NEW YORK (Reuters) - The euro edged slightly lower against the U.S. dollar after hitting a two-month high on Wednesday as investors awaited firm signs Greece will reach a deal on a second international bailout.
Europe’s common currency shuttled between small gains and losses throughout the afternoon New York session as Greece’s debt talks dragged on. The market has become driven mainly by headlines out of Europe, similar to what happened late last year.
Prospects of a deal on a second international bailout for Greece rose when euro zone finance ministers were summoned to talks in Brussels while Greek political leaders met to approve a tough reform and austerity program.

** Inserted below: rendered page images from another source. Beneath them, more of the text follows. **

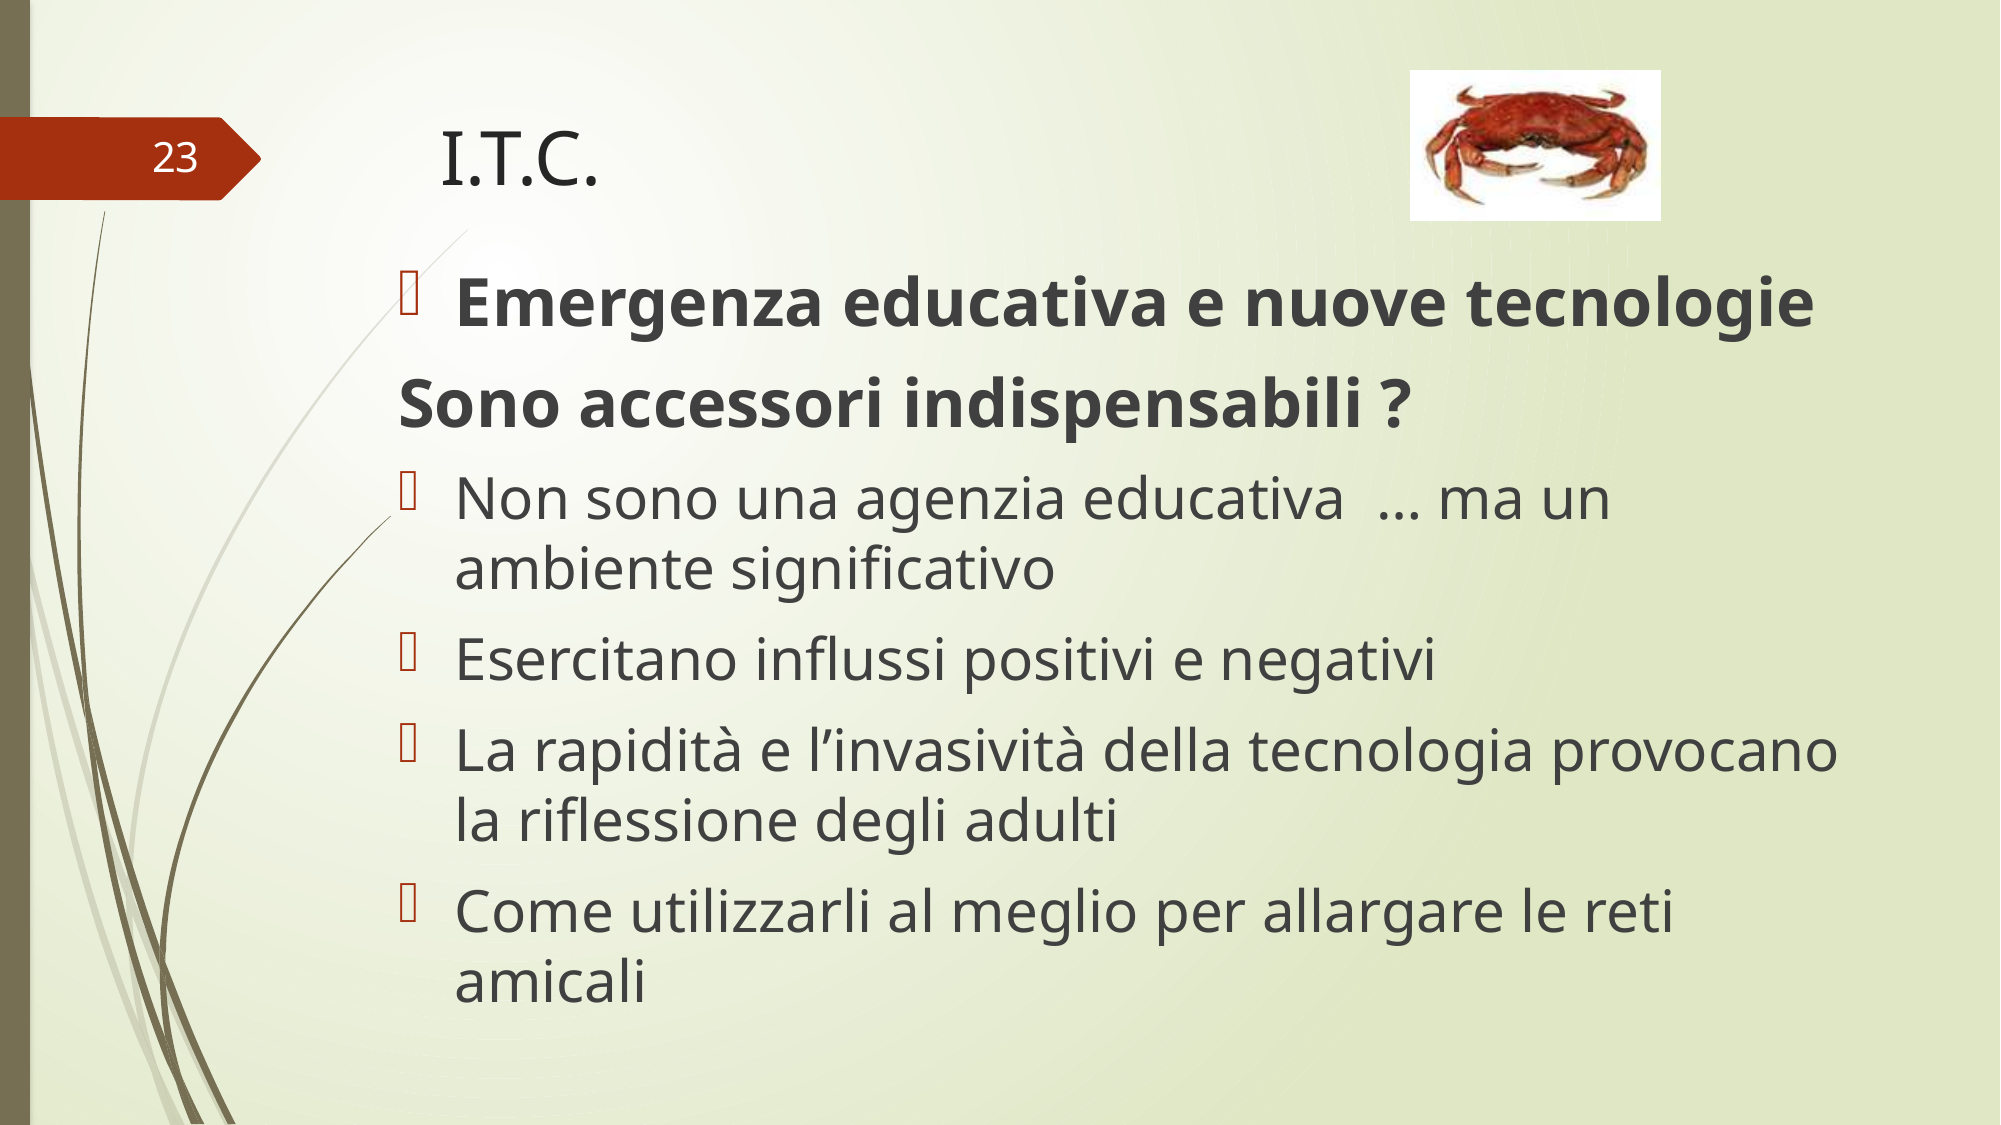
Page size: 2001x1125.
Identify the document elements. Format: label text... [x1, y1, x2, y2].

list Emergenza educativa e nuove tecnologie Sono accessori indispensabili ? Non sono una agenzia educativa … ma un ambiente significativo Esercitano influssi positivi e negativi La rapidità e l’invasività della tecnologia provocano la riflessione degli adulti Come utilizzarli al meglio per allargare le reti amicali [383, 252, 1888, 970]
picture [1409, 70, 1661, 221]
slide_number 23 [87, 129, 216, 190]
title I.T.C. [425, 102, 1888, 252]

Greece’s leaders must agree to the terms for the new 130 billion euro ($172.3 billion) rescue which Athens needs to avoid going bankrupt next month when big debt repayments are due.
“There seems to be progress on Greece, but there is no definitive outcome so people are hesitant to push the euro higher,” said John Doyle, director of markets at Tempus Consulting in Washington.
He added that there were sellers of the euro between $1.3250-$1.3275.
An agreement on a second bailout would likely offer only a short-term boost to the euro given ongoing uncertainties about Greece and other euro-zone economies.
Greece will likely fail to achieve sustainable debt levels if it only resorts to a 70 percent reduction in the value of bonds held by private creditors, Standard & Poor’s warned on Wednesday, putting pressure on the ECB to also take losses.
In late afternoon New York trade, the euro was down 0.1 percent at $1.3254 after earlier rising to $1.32890, its highest level since December 12 on trading platform EBS.
News that Italy’s economy likely contracted in the fourth quarter also weighed on the euro.
S&P also warned that credit conditions continue to deteriorate in Italy and France after it downgraded both countries last month, despite extraordinary steps by the ECB to boost liquidity in the market.
The intraday bias on the euro remained positive, with resistance at the 100-day moving average around $1.33339, while option-related offers were reported ahead of $1.3300.
“We expect the Greece euphoria to fade; while the central bank supported risk trade will be tested by tomorrow’s ECB (European Central Bank) meeting,” said Camilla Sutton, chief currency strategist at Scotia Capital in Toronto.
As long as the ECB remains firmly against U.S.-style quantitative easing, its policies on a relative basis are likely to support the euro, she said.
“We underestimated the amount of upside still to be priced in over Greece and the violence of short covering that might follow; accordingly we were stopped out of our short EUR trade yesterday.”
Sutton said their medium term forecast remains at $1.25
Both the Bank of England and the European Central Bank hold monetary policy meetings on Thursday.
“We expect no change in the policy rate and no announcement of further easing measures from the ECB,” said Mark McCormick, currency strategist at Brown Brothers Harriman in New York.
“However, we do expect the BoE to announce another round of QE (quantitative easing), though it remains possible that this decision is not unanimous,” he added.
ECB President Mario Draghi may possibly provide some insight into the bank’s willingness to participate in the Greek debt restructuring, he said.
“We believe the combination of a dovish Fed and reduction in the euro zone risk premium could see the euro test $1.34-1.36 on a convincing break of $1.325.”
Against the yen, the euro hit a seven-week peak of 102.43 and was last up 0.2 percent at 102.06 yen. Traders said the outlook was positive while above support around 101.46, the base of the Ichimoku cloud, a closely-watched Japanese indicator.
The dollar was last up 0.3 percent against the yen at 77.04. News that Japan’s current account surplus shrank sharply to a 15-year low in 2011 weighed on the yen.